Findet sich England mit Hodgson ab?

Menschlich passt er sicher zur Mannschaft. Und zwar als Gegenpol. Er ist ein Gentleman, ein kühler Brite und jemand mit Sachverstand, Durchblick und trockenem Humor. Anders als seine Spieler, welche heutzutage mehr Prominente als Sportler sind. Ob Terry, der mit Tätlichkeiten und Rassismus von seinen stets schwächeren Leistungen ablenkt, oder Starstürmer Wayne Rooney, der sich gerne in zwielichtigen Rotlichtvierteln herumtreibt. Er soll der Mannschaft Disziplin einhauchen und ein System finden, welches die Stärken der Engländer verbindet und sie trotzdem modern macht. Er ist flexibel genug, um alles zu spielen – was nicht dem britischen Taktikerbe wiederspricht. Dieses basiert auf einem Vierermittelfeld und einer Viererkette dahinter, alles andere ist erlaubt. Ob ein 4-4-1-1, ein 4-1-4-1 oder 4-4-2, sämtliche Variationen und Abstufungen ließ Hodgson bereits spielen. Bei West Bromwich experimentierte er sogar mit einem 4-2-3-1 und der Raute, welche beide dennoch als Grundlage das 4-4-2 wählen.

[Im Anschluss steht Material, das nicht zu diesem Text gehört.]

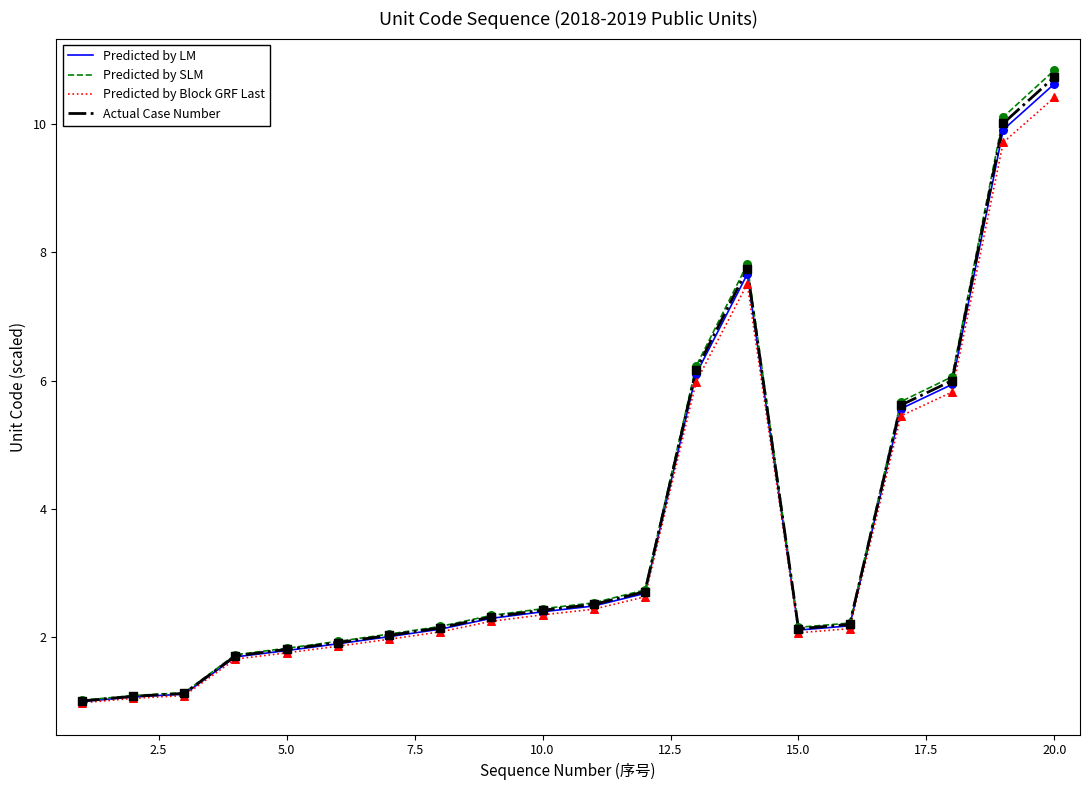

Which series has the widest spread of values?

Predicted by SLM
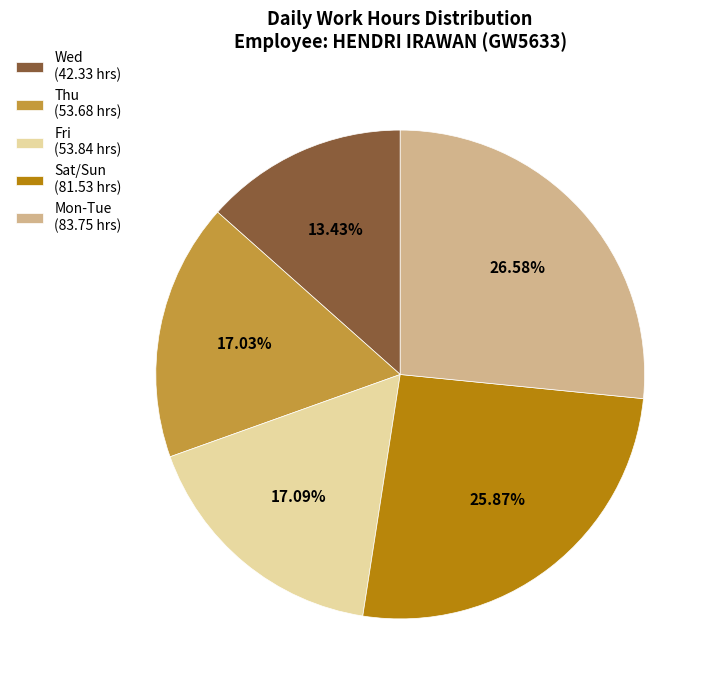

Does any single category account for the majority?

No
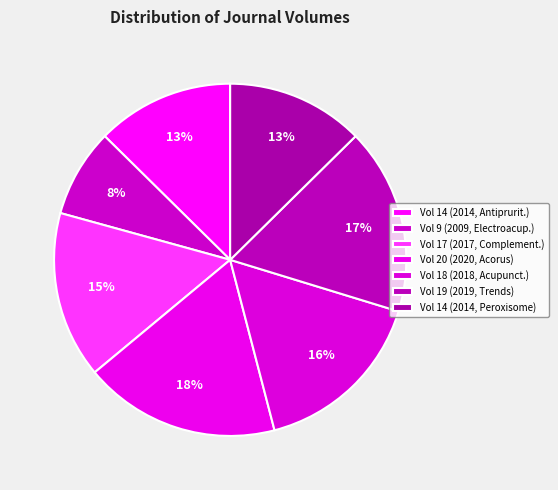

How many segments does this pie chart have?

7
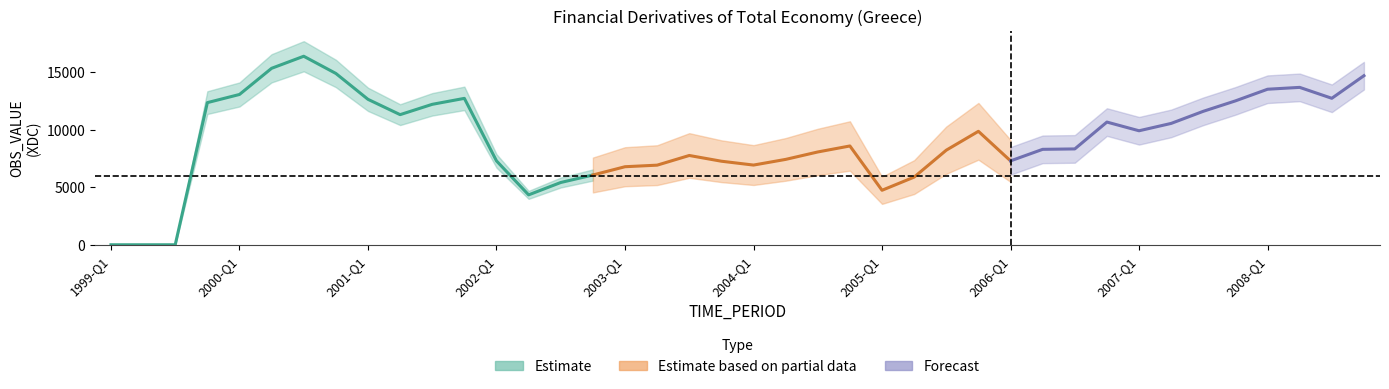

Is it true that OBS_VALUE equals 6373.3 at 1999-Q4?

False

Die Frage lautet nun, ob sich die Engländer eingestehen, dass sie wie ein Fußballzwerg agieren müssen. Bei der anstehenden Europameisterschaft dürfen sich nur die Spanier und Deutschen erlauben, eine offensive Spielweise anzustreben und sich dennoch berechtigte Hoffnung auf den Titel zu machen. Wenn die Spieler sich an der Persönlichkeit Hodgsons ein Beispiel nehmen und dessen taktische Vorgaben umsetzen, könnte es wider Erwarten eine erfolgreiche EM werden. Fraglich natürlich, ob sich das von Stars geprägte Kollektiv zur Bekenntnis durchringt, spielerisch wie taktisch den großen Konkurrenten vom Festland unterlegen zu sein.